Postby pegasus » Wed Feb 02, 2011 4:03 pm

ragingbull wrote:I am so sorry for your loss. My husband shot himself 10 months ago . He was being treated for psychotic mania and tat day he took meth and drank quiet a bit. Meth made his psychosis drastically worse and my guess is that he thought that devil was chasing him as a result he decided on getting himself before devil get shim (he did something like that in the past) sometimes I wonder if he would have done something to hurt me … It is not likely but you never now… See this guy, when I fell in love with him 4 years ago , was colorful , maybe a little crazy but was not insane , then we were separated for a about 2 years and meanwhile he had lost his sanity to hard drugs and stress factors .. it was so heart breaking ….


Ragingbull,

My mom told me that in my dad's delusions a motorcycle gang led by my mother was his primary hallucination (according to the doctor's in the hospital he'd been in), so my mom seemed to think in a twisted way maybe he thought he was "protecting" David by killing him, so she couldn't?

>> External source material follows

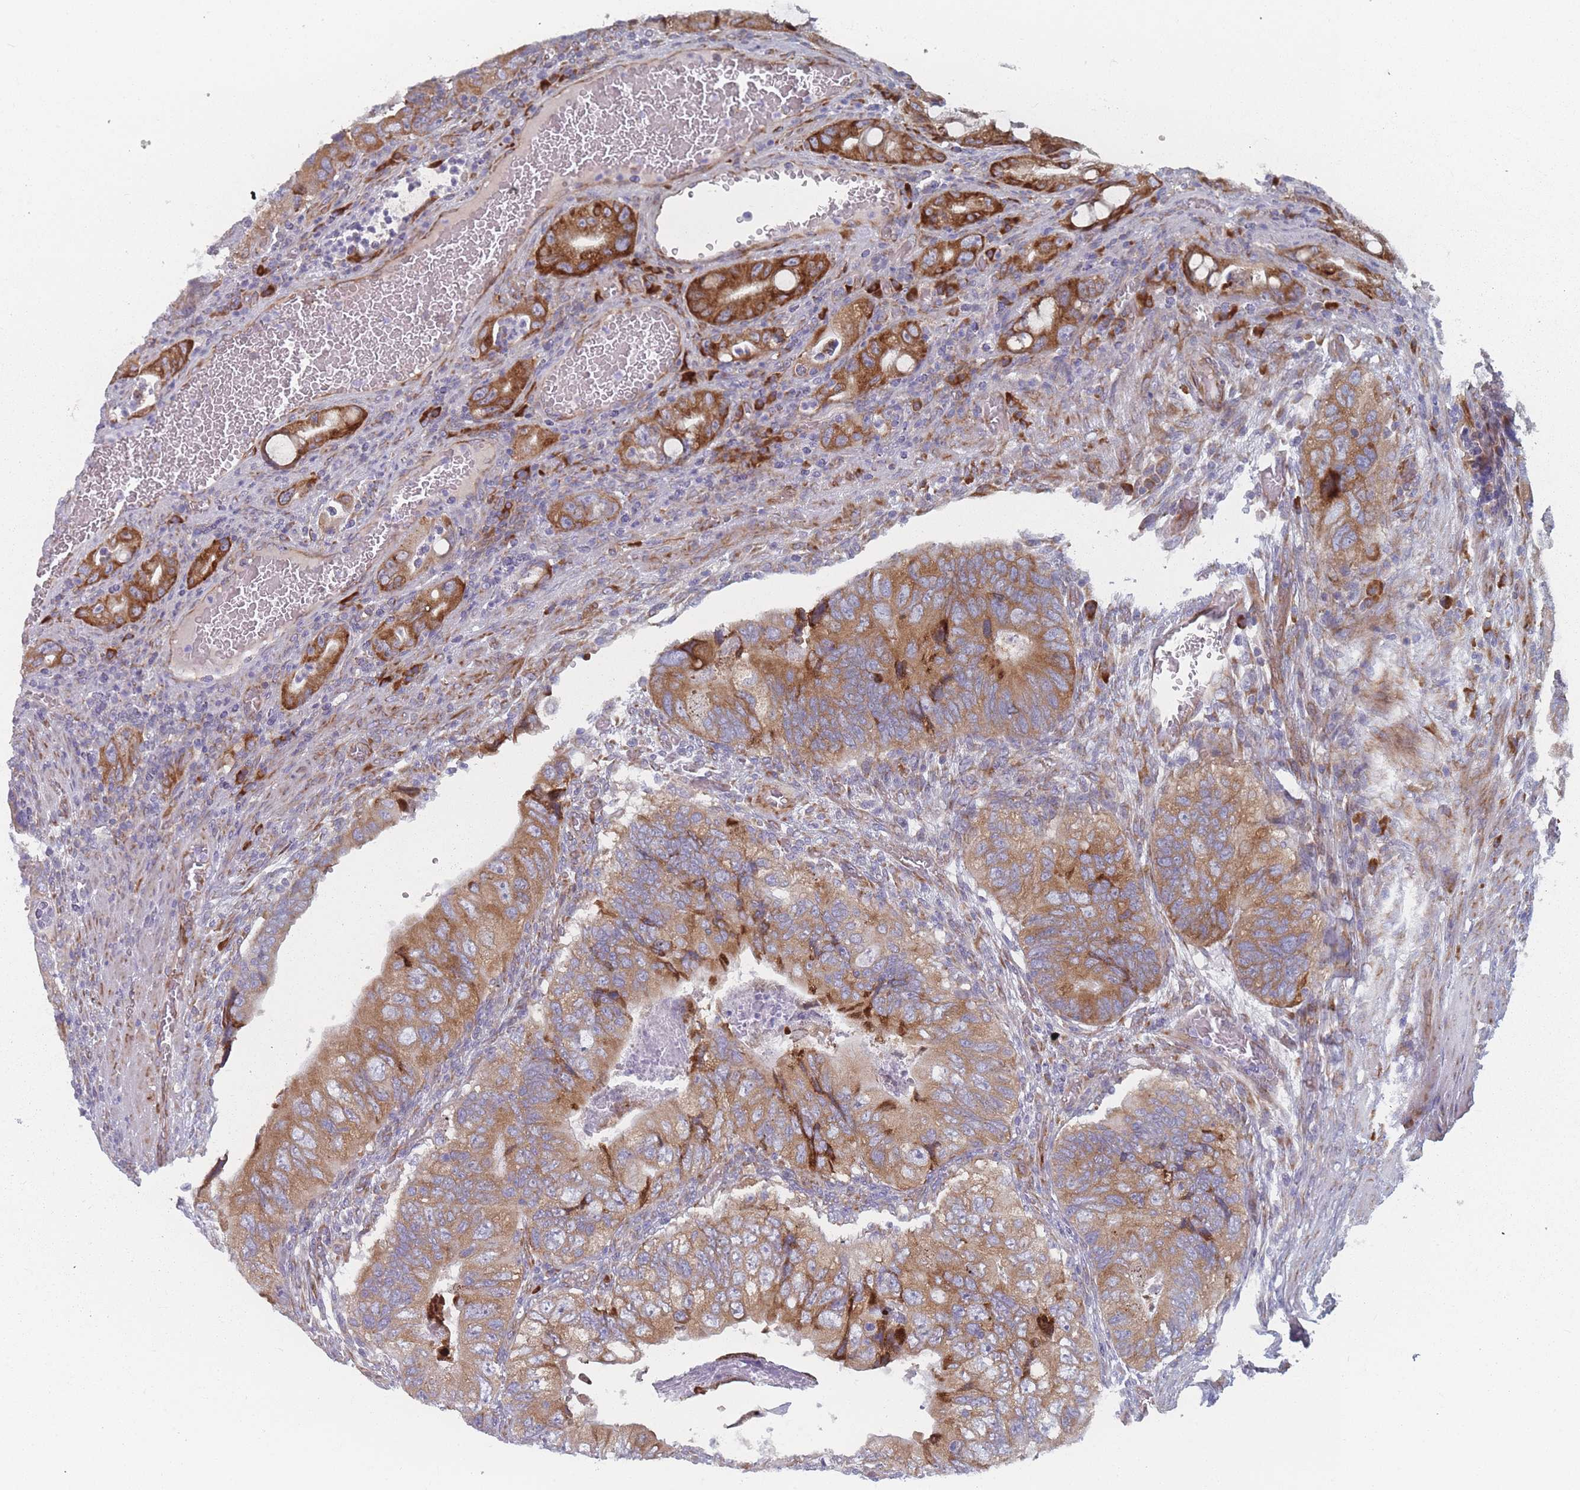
{"staining": {"intensity": "strong", "quantity": ">75%", "location": "cytoplasmic/membranous"}, "tissue": "colorectal cancer", "cell_type": "Tumor cells", "image_type": "cancer", "snomed": [{"axis": "morphology", "description": "Adenocarcinoma, NOS"}, {"axis": "topography", "description": "Rectum"}], "caption": "Immunohistochemical staining of colorectal cancer displays high levels of strong cytoplasmic/membranous expression in approximately >75% of tumor cells.", "gene": "CACNG5", "patient": {"sex": "male", "age": 63}}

Maybe that comforted her, but it made me wonder why he didn't "love" me enough to "protect" me too! How sad! Anyway, my point really is I relate to your situation. I think sometimes the fact that my dad, and maybe for you your husband, that since they were not sane, maybe it's a little easier (bear with me)? Like they were victims and therefore it's easier to forgive. But the hurt of it, the mess of it, the violence of it - that's still terrible so it's just this wreck you deal with. I think I'm not being very uplifting! Sorry. Again, my intent is to relate.

How are you doing? The year anniversary is coming up for you, do you have someone to talk to in person, support?